Das Führungstor fiel allerdings etwas zufällig, weil Kanli ungewollt Doppelpass mit einem Knetener Verteidiger spielte und plötzlich frei vor Torwart Björn Wohlers auftauchte. Kanli ließ sich nicht zweimal bitten und schob zum 1:0 ein (9.). Gegen die zunächst mutlosen Gäste vergaben Yavuzcan und Kanli weitere Möglichkeiten, bis letztgenannter im Strafraum zwei Kringel drehte und eine Grätsche dankbar annahm. Schiedsrichter Attilio-Pio Stefania (DTB) entschied zu Recht auf Strafstoß, den Ashford Bernett locker verwandelte (29.). Erst danach erlahmte der Schwung etwas, obwohl sich Hicretspor mit neun Mann am Angriffsspiel beteiligte. Trotzdem: Mit Kanlis 3:0 direkt nach dem Seitenwechsel schien es so, als ob die Sieglos-Serie (saisonübergreifend jetzt 28 Partien) endlich ein Ende finden würde. "Ich hatte ein bisschen Sorge, dass es jetzt noch höher wird. An eine Wende hätte man nicht mehr gedacht", gab Knetens Trainer Andreas Gronewold zu.

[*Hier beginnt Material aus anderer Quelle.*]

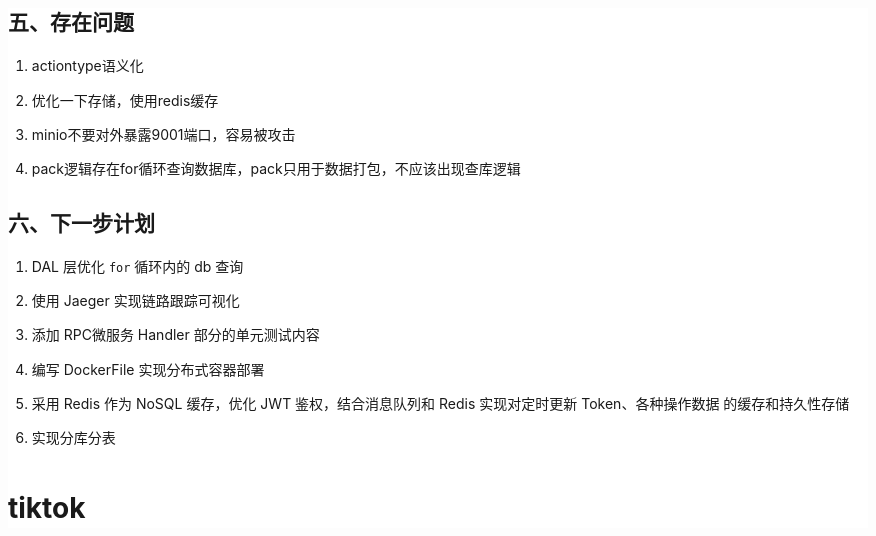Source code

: 
## 五、存在问题

1. actiontype语义化

2. 优化一下存储，使用redis缓存

3. minio不要对外暴露9001端口，容易被攻击

4. pack逻辑存在for循环查询数据库，pack只用于数据打包，不应该出现查库逻辑

## 六、下一步计划

1. DAL 层优化 `for` 循环内的 db 查询

2. 使用 Jaeger 实现链路跟踪可视化

3. 添加 RPC微服务 Handler 部分的单元测试内容

4. 编写 DockerFile 实现分布式容器部署

5. 采用 Redis 作为 NoSQL 缓存，优化 JWT 鉴权，结合消息队列和 Redis 实现对定时更新 Token、各种操作数据 的缓存和持久性存储

6. 实现分库分表
# tiktok
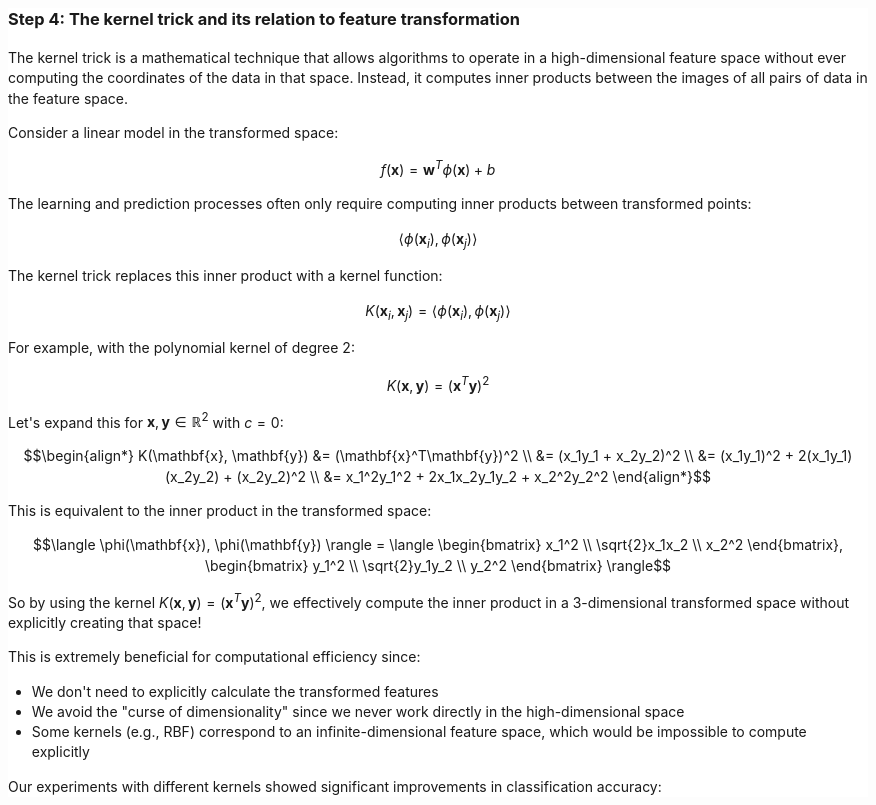 ### Step 4: The kernel trick and its relation to feature transformation

The kernel trick is a mathematical technique that allows algorithms to operate in a high-dimensional feature space without ever computing the coordinates of the data in that space. Instead, it computes inner products between the images of all pairs of data in the feature space.

Consider a linear model in the transformed space:

$$f(\mathbf{x}) = \mathbf{w}^T \phi(\mathbf{x}) + b$$

The learning and prediction processes often only require computing inner products between transformed points:

$$\langle \phi(\mathbf{x}_i), \phi(\mathbf{x}_j) \rangle$$

The kernel trick replaces this inner product with a kernel function:

$$K(\mathbf{x}_i, \mathbf{x}_j) = \langle \phi(\mathbf{x}_i), \phi(\mathbf{x}_j) \rangle$$

For example, with the polynomial kernel of degree 2:

$$K(\mathbf{x}, \mathbf{y}) = (\mathbf{x}^T\mathbf{y})^2$$

Let's expand this for $\mathbf{x}, \mathbf{y} \in \mathbb{R}^2$ with $c = 0$:

$$\begin{align*}
K(\mathbf{x}, \mathbf{y}) &= (\mathbf{x}^T\mathbf{y})^2 \\
&= (x_1y_1 + x_2y_2)^2 \\
&= (x_1y_1)^2 + 2(x_1y_1)(x_2y_2) + (x_2y_2)^2 \\
&= x_1^2y_1^2 + 2x_1x_2y_1y_2 + x_2^2y_2^2
\end{align*}$$

This is equivalent to the inner product in the transformed space:

$$\langle \phi(\mathbf{x}), \phi(\mathbf{y}) \rangle = \langle 
\begin{bmatrix} x_1^2 \\ \sqrt{2}x_1x_2 \\ x_2^2 \end{bmatrix}, 
\begin{bmatrix} y_1^2 \\ \sqrt{2}y_1y_2 \\ y_2^2 \end{bmatrix} 
\rangle$$

So by using the kernel $K(\mathbf{x}, \mathbf{y}) = (\mathbf{x}^T\mathbf{y})^2$, we effectively compute the inner product in a 3-dimensional transformed space without explicitly creating that space!

This is extremely beneficial for computational efficiency since:
- We don't need to explicitly calculate the transformed features
- We avoid the "curse of dimensionality" since we never work directly in the high-dimensional space
- Some kernels (e.g., RBF) correspond to an infinite-dimensional feature space, which would be impossible to compute explicitly

Our experiments with different kernels showed significant improvements in classification accuracy:
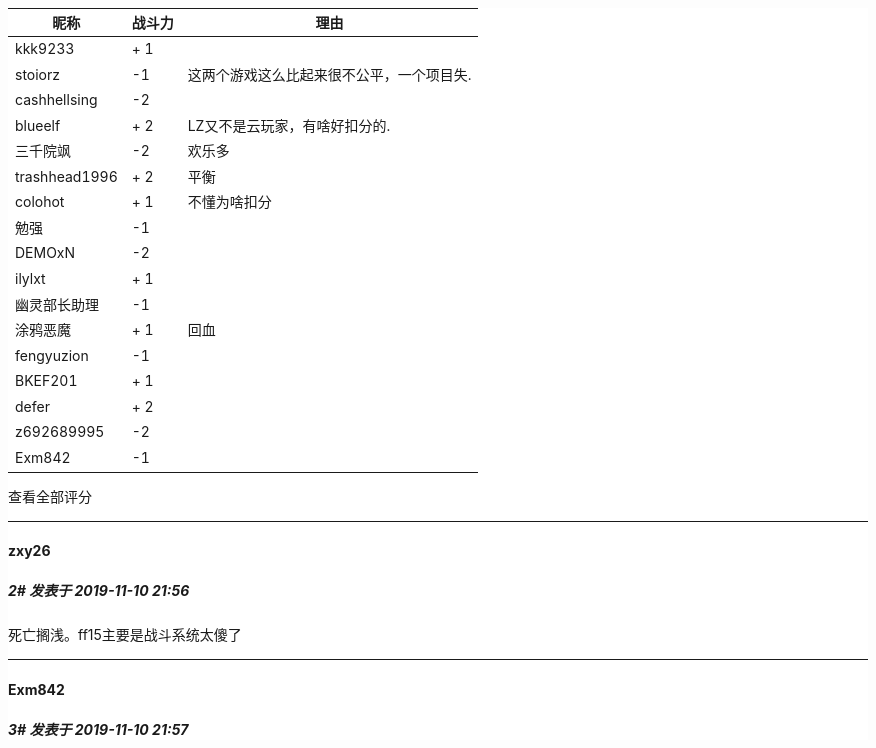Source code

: |昵称|战斗力|理由|
|----|---|---|
| kkk9233| + 1||
| stoiorz|-1|这两个游戏这么比起来很不公平，一个项目失.|
| cashhellsing|-2||
| blueelf| + 2|LZ又不是云玩家，有啥好扣分的.|
| 三千院飒|-2|欢乐多|
| trashhead1996| + 2|平衡|
| colohot| + 1|不懂为啥扣分|
| 勉强|-1||
| DEMOxN|-2||
| ilylxt| + 1||
| 幽灵部长助理|-1||
| 涂鸦恶魔| + 1|回血|
| fengyuzion|-1||
| BKEF201| + 1||
| defer| + 2||
| z692689995|-2||
| Exm842|-1||



查看全部评分






-----

####  zxy26  
##### 2#       发表于 2019-11-10 21:56




死亡搁浅。ff15主要是战斗系统太傻了







-----

####  Exm842  
##### 3#       发表于 2019-11-10 21:57
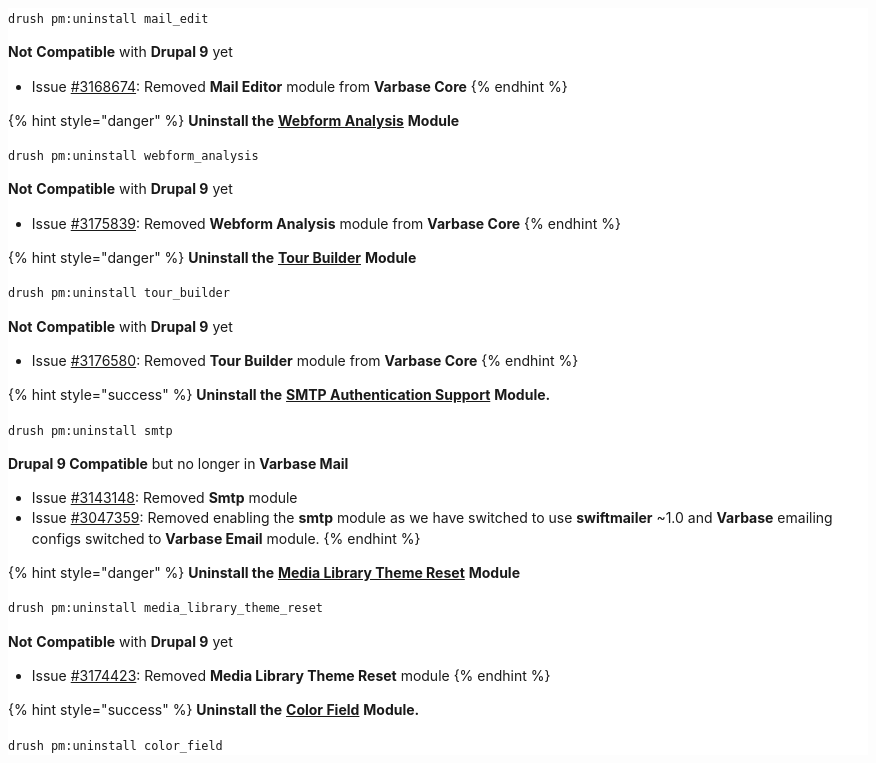 &#x20;`drush pm:uninstall mail_edit`

**Not** **Compatible** with **Drupal 9** yet

* Issue [#3168674](https://www.drupal.org/i/3168674): Removed **Mail Editor** module from **Varbase Core**
{% endhint %}

{% hint style="danger" %}
**Uninstall the** [**Webform Analysis**](https://www.drupal.org/project/webform\_analysis) **Module**

&#x20;`drush pm:uninstall webform_analysis`

**Not** **Compatible** with **Drupal 9** yet

* Issue [#3175839](https://www.drupal.org/i/3175839): Removed **Webform Analysis** module from **Varbase Core**
{% endhint %}

{% hint style="danger" %}
**Uninstall the** [**Tour Builder**](https://www.drupal.org/project/tour\_builder) **Module**

&#x20;`drush pm:uninstall tour_builder`

**Not** **Compatible** with **Drupal 9** yet

* Issue [#3176580](https://www.drupal.org/i/3176580): Removed **Tour Builder** module from **Varbase Core**
{% endhint %}

{% hint style="success" %}
**Uninstall the** [**SMTP Authentication Support**](https://www.drupal.org/project/smtp) **Module.**

`drush pm:uninstall smtp`

**Drupal 9 Compatible** but no longer in **Varbase Mail**&#x20;

* Issue [#3143148](https://www.drupal.org/i/3143148): Removed **Smtp** module&#x20;
* Issue [#3047359](https://www.drupal.org/node/3047359): Removed enabling the **smtp** module as we have switched to use **swiftmailer** \~1.0 and **Varbase** emailing configs switched to **Varbase Email** module.
{% endhint %}

{% hint style="danger" %}
**Uninstall the** [**Media Library Theme Reset**](https://www.drupal.org/project/media\_library\_theme\_reset) **Module**

`drush pm:uninstall media_library_theme_reset`

**Not** **Compatible** with **Drupal 9** yet

* Issue [#3174423](https://www.drupal.org/i/3174423): Removed **Media Library Theme Reset** module
{% endhint %}

{% hint style="success" %}
**Uninstall the** [**Color Field**](https://www.drupal.org/project/color\_field) **Module.**

&#x20; `drush pm:uninstall color_field`
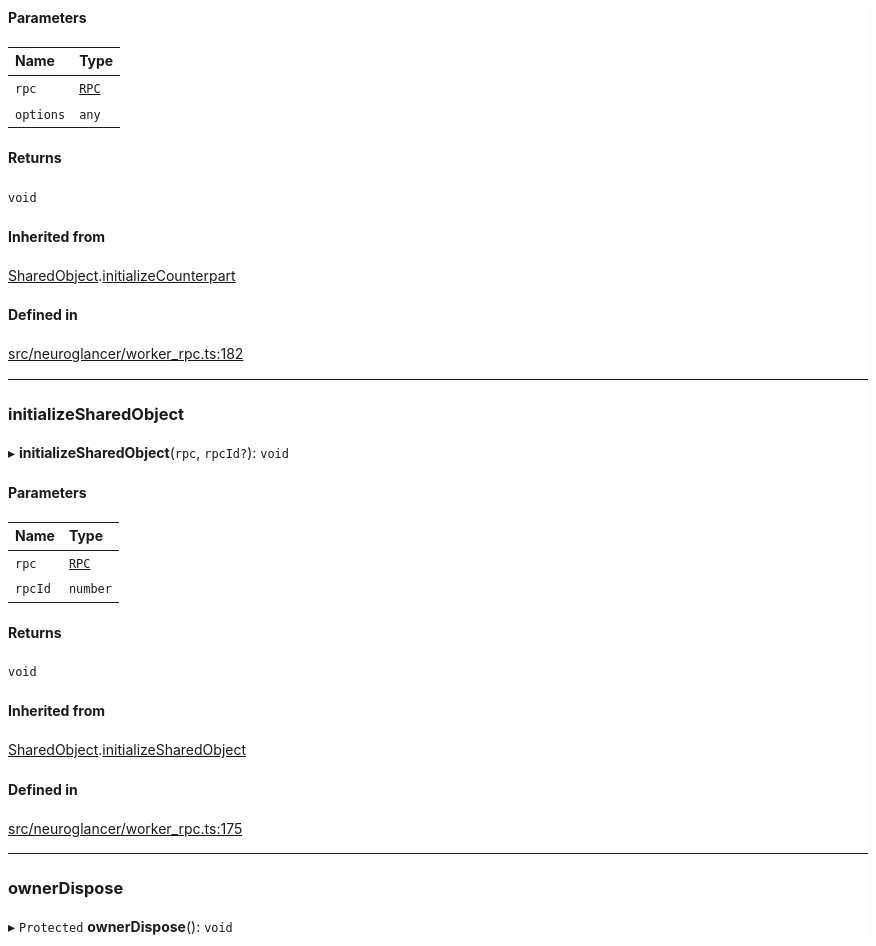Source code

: #### Parameters

| Name | Type |
| :------ | :------ |
| `rpc` | [`RPC`](../classes/neuroglancer_worker_rpc.RPC.md) |
| `options` | `any` |

#### Returns

`void`

#### Inherited from

[SharedObject](../classes/neuroglancer_worker_rpc.SharedObject.md).[initializeCounterpart](../classes/neuroglancer_worker_rpc.SharedObject.md#initializecounterpart)

#### Defined in

[src/neuroglancer/worker_rpc.ts:182](https://github.com/ActiveBrainAtlas2/neuroglancer/blob/034b457d/src/neuroglancer/worker_rpc.ts#L182)

___

### initializeSharedObject

▸ **initializeSharedObject**(`rpc`, `rpcId?`): `void`

#### Parameters

| Name | Type |
| :------ | :------ |
| `rpc` | [`RPC`](../classes/neuroglancer_worker_rpc.RPC.md) |
| `rpcId` | `number` |

#### Returns

`void`

#### Inherited from

[SharedObject](../classes/neuroglancer_worker_rpc.SharedObject.md).[initializeSharedObject](../classes/neuroglancer_worker_rpc.SharedObject.md#initializesharedobject)

#### Defined in

[src/neuroglancer/worker_rpc.ts:175](https://github.com/ActiveBrainAtlas2/neuroglancer/blob/034b457d/src/neuroglancer/worker_rpc.ts#L175)

___

### ownerDispose

▸ `Protected` **ownerDispose**(): `void`
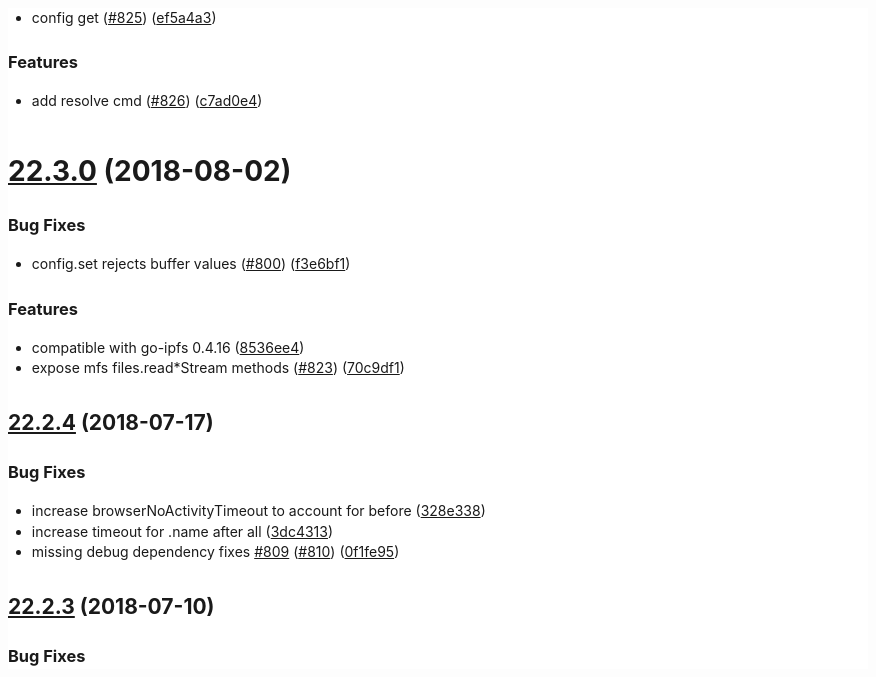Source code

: * config get ([#825](https://github.com/ipfs/js-ipfs-http-client/issues/825)) ([ef5a4a3](https://github.com/ipfs/js-ipfs-http-client/commit/ef5a4a3))


### Features

* add resolve cmd ([#826](https://github.com/ipfs/js-ipfs-http-client/issues/826)) ([c7ad0e4](https://github.com/ipfs/js-ipfs-http-client/commit/c7ad0e4))



<a name="22.3.0"></a>
# [22.3.0](https://github.com/ipfs/js-ipfs-http-client/compare/v22.2.4...v22.3.0) (2018-08-02)


### Bug Fixes

* config.set rejects buffer values ([#800](https://github.com/ipfs/js-ipfs-http-client/issues/800)) ([f3e6bf1](https://github.com/ipfs/js-ipfs-http-client/commit/f3e6bf1))


### Features

* compatible with go-ipfs 0.4.16 ([8536ee4](https://github.com/ipfs/js-ipfs-http-client/commit/8536ee4))
* expose mfs files.read*Stream methods ([#823](https://github.com/ipfs/js-ipfs-http-client/issues/823)) ([70c9df1](https://github.com/ipfs/js-ipfs-http-client/commit/70c9df1))



<a name="22.2.4"></a>
## [22.2.4](https://github.com/ipfs/js-ipfs-http-client/compare/v22.2.3...v22.2.4) (2018-07-17)


### Bug Fixes

* increase browserNoActivityTimeout to account for before ([328e338](https://github.com/ipfs/js-ipfs-http-client/commit/328e338))
* increase timeout for .name after all ([3dc4313](https://github.com/ipfs/js-ipfs-http-client/commit/3dc4313))
* missing debug dependency fixes [#809](https://github.com/ipfs/js-ipfs-http-client/issues/809) ([#810](https://github.com/ipfs/js-ipfs-http-client/issues/810)) ([0f1fe95](https://github.com/ipfs/js-ipfs-http-client/commit/0f1fe95))



<a name="22.2.3"></a>
## [22.2.3](https://github.com/ipfs/js-ipfs-http-client/compare/v22.2.2...v22.2.3) (2018-07-10)


### Bug Fixes
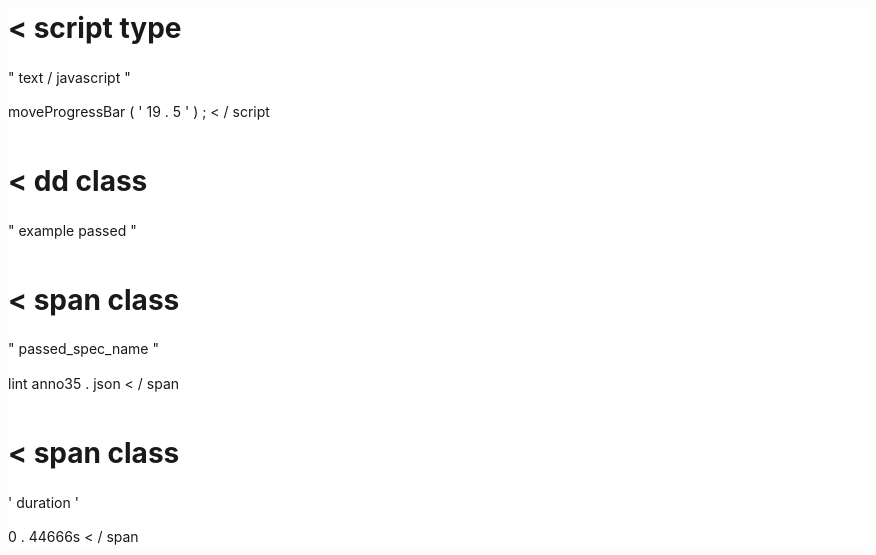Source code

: >
<
script
type
=
"
text
/
javascript
"
>
moveProgressBar
(
'
19
.
5
'
)
;
<
/
script
>
<
dd
class
=
"
example
passed
"
>
<
span
class
=
"
passed_spec_name
"
>
lint
anno35
.
json
<
/
span
>
<
span
class
=
'
duration
'
>
0
.
44666s
<
/
span
>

Doch mit dem 35-Meter-Heber von Sven-Ole Hemme über Hicretsport-Torhüter Mustafa Yildiz hinweg zum 3:1 (64.) kam bei den Gastgebern wieder die große Flatter. Die Meckereien untereinander nahmen zu und Großenkneten schockte den Favoriten mit einem Doppelschlag. Der lange Marten Stapel köpfte einen Eckball zum 3:2 ein (71.) und zwei Minuten später steckte Eike Willers herrlich für den kurz zuvor eingewechselten Patrick Feige durch, der den ersten Punkt für den Aufsteiger sicherte (73.).

"Wir haben super gekämpft, und am Ende war das Unentschieden absolut verdient. Hicretspor hat am Ende konditionell nachgelassen", analysierte ein stolzer Andreas Gronewold. Cakmaks Gefühlslage war komplett anders. Aber: "Vielleicht ist es ganz gut, dass uns zu Anfang so etwas passiert ist. Jetzt weiß jeder, was los ist."